Data fascinates me. Ironically, much as I enjoyed mathematics in high school, I did not enjoy Statistics and Probability – strands that haunt me particularly in my professional life. Another ironic thing is that while I enjoyed working with databases in my previous career in IT (I love SQL), I’ve not really ‘taught’ databases in high school computing in a way that genuinely shares this joy.
This post is not about Stats, Probability, or databases but rather something more fundamental.
This post is about data and, in particular, some novel ideas I’ve heard/read lately about what data is…and I’m fascinated even more!
3 ways to spot a bad statistic
in this TED talk, Mona Chalabi is charmingly entertaining as she unpacks the problem with polls and averages, as well as people’s perception of data. The thing about averages is not new to me but I love her (new to me) rationale for her hand-drawn visualisation which strengthens her strategies for spotting dodgy data. I teach these data concepts but I love the (new to me) way of framing them.
Can you see uncertainty?
There’s usually a big emphasis on data accuracy and precision (oh the beauty and irony of floating point representation in computers). Chalabi points out this problem when dealing especially with human behavioural data (ha! Recall my action-research on well-being). And truly, sometimes we got hung up on quantification and numbers, sometimes losing sight of the real story the data is trying to tell.
Can you see yourself in the data?
The second point is interesting because it’s not just about whether data is personally relevant. But rather, it’s to do with granularity and visualisation techniques, particularly when only aggregated data is shown. People cannot be summed into one data point so it makes sense to look for other data points or perspectives or axes, e.g. over time or split into gender.
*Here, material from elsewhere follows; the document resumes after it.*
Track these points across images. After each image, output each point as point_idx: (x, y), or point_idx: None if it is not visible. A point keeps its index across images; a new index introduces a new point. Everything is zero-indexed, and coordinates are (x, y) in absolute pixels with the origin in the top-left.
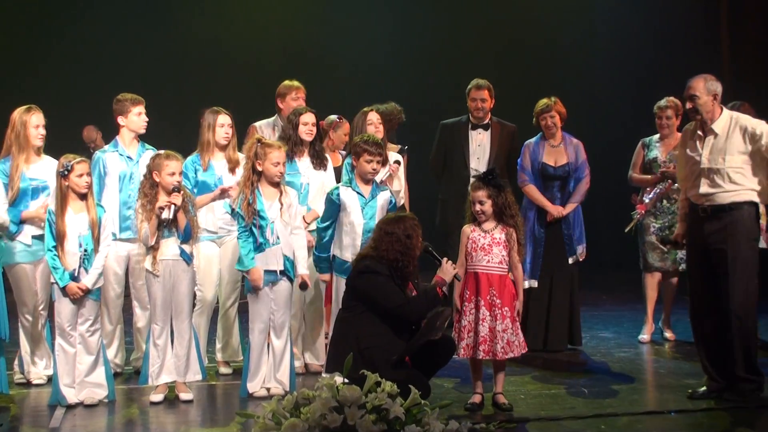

How was the data collected?
If there’s anything I learnt from working with decision-support systems it’s this, be careful what questions you ask as the answers you get may not be what you’re after in the first place…and the good ‘ol “rubbish in, rubbish out“. This point is certainly about the source and process of data collection but more importantly, it is about data integrity.
Lupi extols ‘Embrace complexity’. Here I am, schooled in the idea of ‘keep it simple so the audience gets it’ but,
We can write rich and dense stories with data. We can educate the reader’s eye to become familiar with visual languages that convey the true depth of complex stories.
And here’s me scratching my head why school reports show a bunch of numbers and letters, maybe some written comments, that quite often fail to tell the ‘true depth of complex stories’. Context is usually missing because (I know) it’s in the ‘too hard basket’.
So, here is the challenge I’m setting for myself:
Data, if properly contextualized, can be an incredibly powerful tool to write more meaningful and intimate narratives.
I’ve got such a long, arduous and exciting learning journey ahead of me!